La misma tensión entre urgencia y rigor aparece en otros frentes. La FDA ha elevado a Clase I, su nivel más alto de riesgo, el retiro de unos 19 millones de huevos producidos en Texas tras vincularlos con un brote de salmonela que ha enfermado a casi 100 personas 6. El nivel de clasificación significa que existe una probabilidad razonable de consecuencias graves para la salud, incluso la muerte. No es una exageración: es el lenguaje técnico de la agencia para indicar que el riesgo es real y que la exposición ya ocurrió.
En contraste, hay hallazgos que apuntan a intervenciones de bajo costo y alto impacto. Un estudio de la Universidad Rockefeller publicado en Cell Reports Medicine encontró que seis sprints de 30 segundos en bicicleta —tres minutos en total— alteran casi una cuarta parte de las proteínas sanguíneas medidas inmediatamente después del esfuerzo, frente a menos del 0,25% tras 90 minutos de ejercicio moderado 5. No es una recomendación para reemplazar el ejercicio convencional, pero sí sugiere que la intensidad importa más de lo que se pensaba. Y en Colombia, un estudio de la firma Biofile estima que repetir exámenes médicos ya practicados cuesta hasta 91.600 millones de pesos al año, a partir de un cálculo conservador: al menos el 1% de las 458 millones de atenciones anuales correspondería a pruebas duplicadas 10.

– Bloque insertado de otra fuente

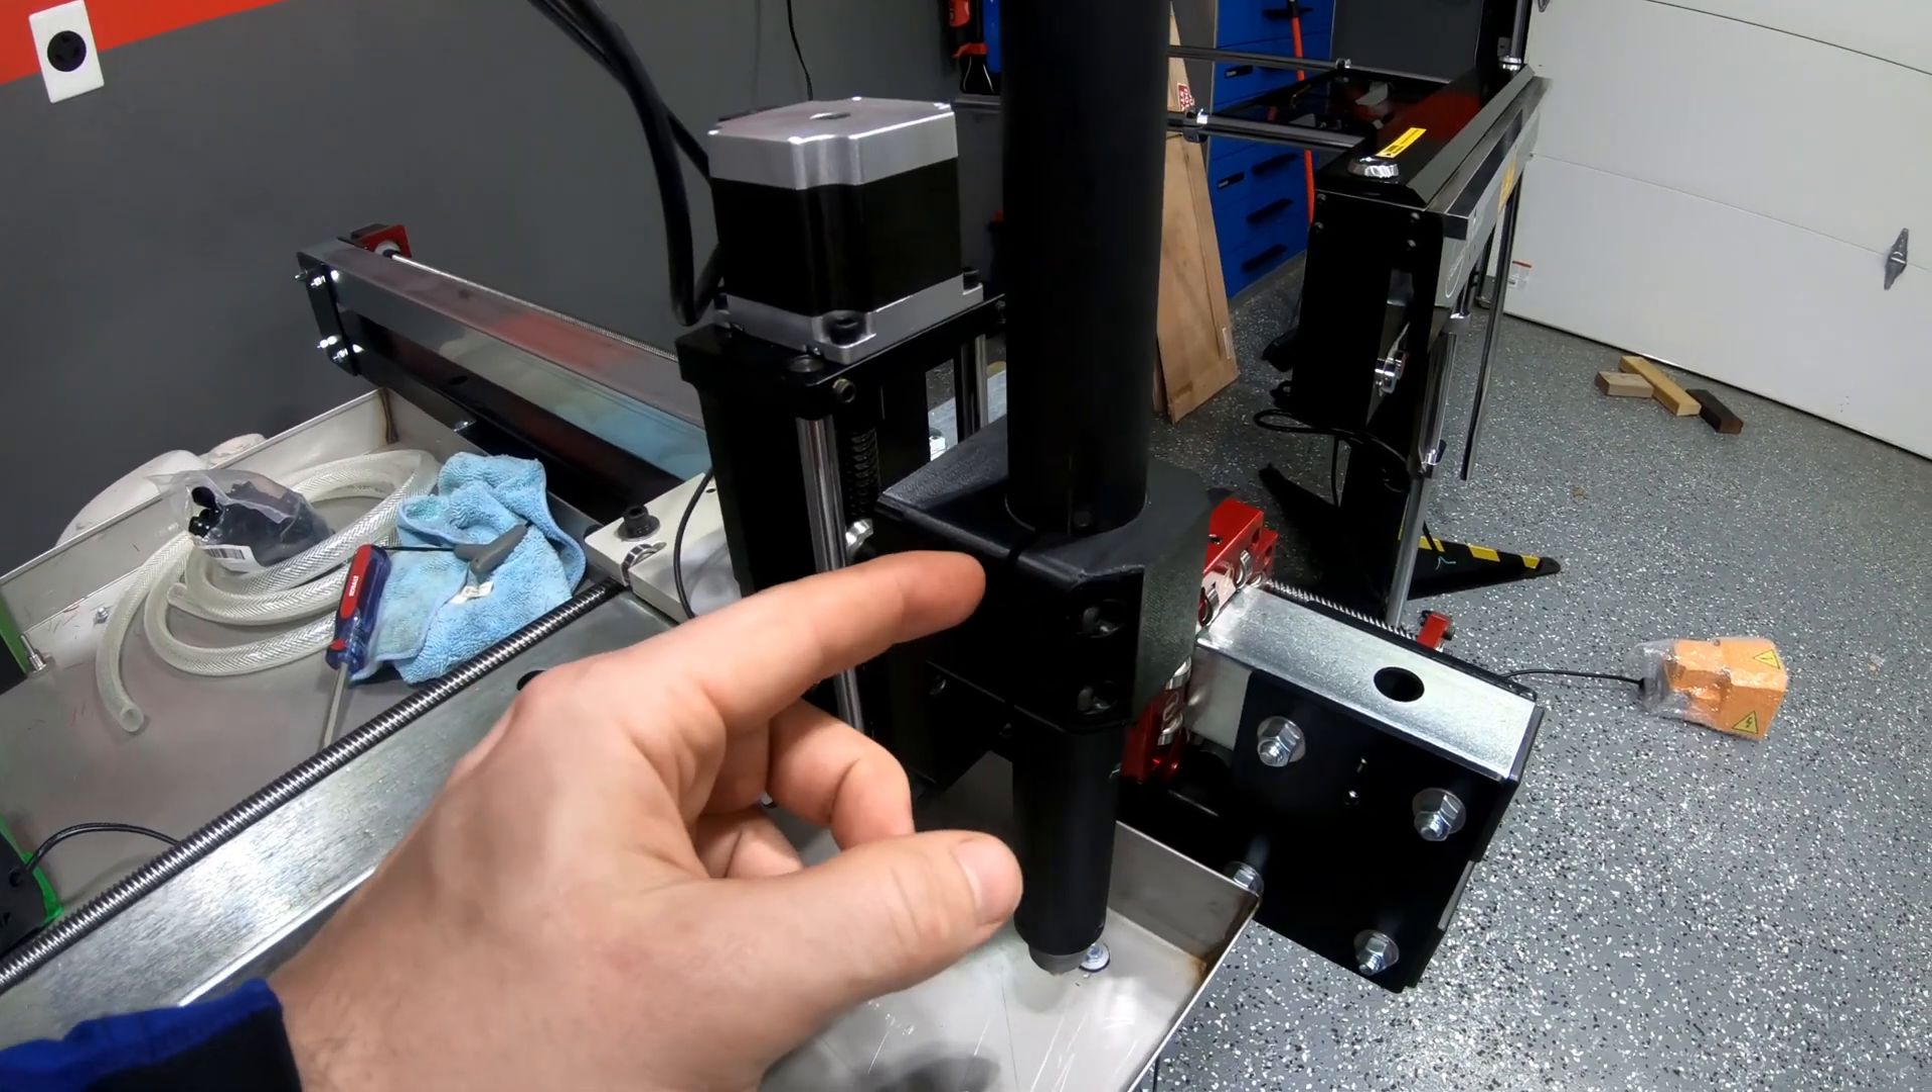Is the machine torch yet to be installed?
No.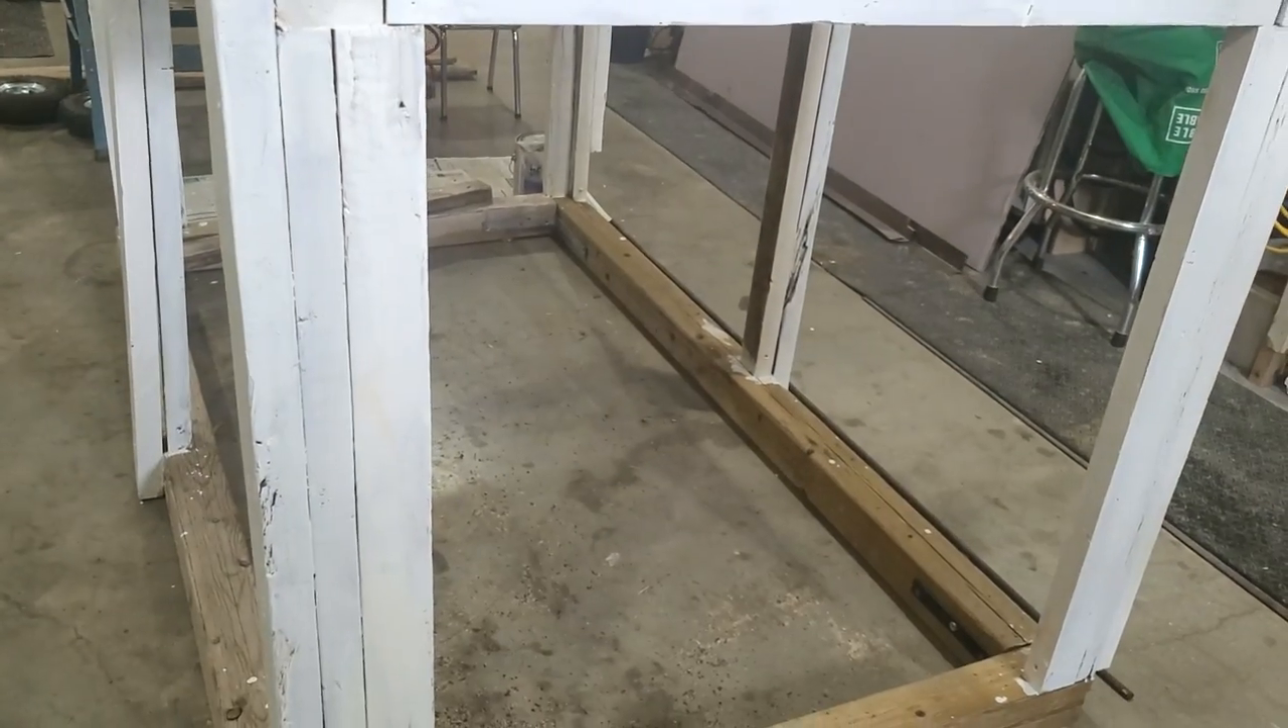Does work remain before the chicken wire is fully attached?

La pregunta que el lector debe retener no es si la orden ejecutiva es buena o mala en abstracto. Es esta: ¿qué evidencia justifica cambiar el calendario de vacunación infantil en un país con recursos para monitorear el resultado, mientras el mundo observa un brote de ébola sin vacuna disponible? La respuesta, por ahora, es que no hay evidencia suficiente. Y en salud pública, actuar sin ella tiene un costo que no siempre se mide en muertes inmediatas, sino en protección diferida, en ventanas de vulnerabilidad y en la erosión de la confianza en el calendario que sí funcionaba. La decisión que importa no es la que se firmó, sino la que vendrá cuando los primeros datos de cobertura muestren cuántos niños quedaron sin completar su esquema.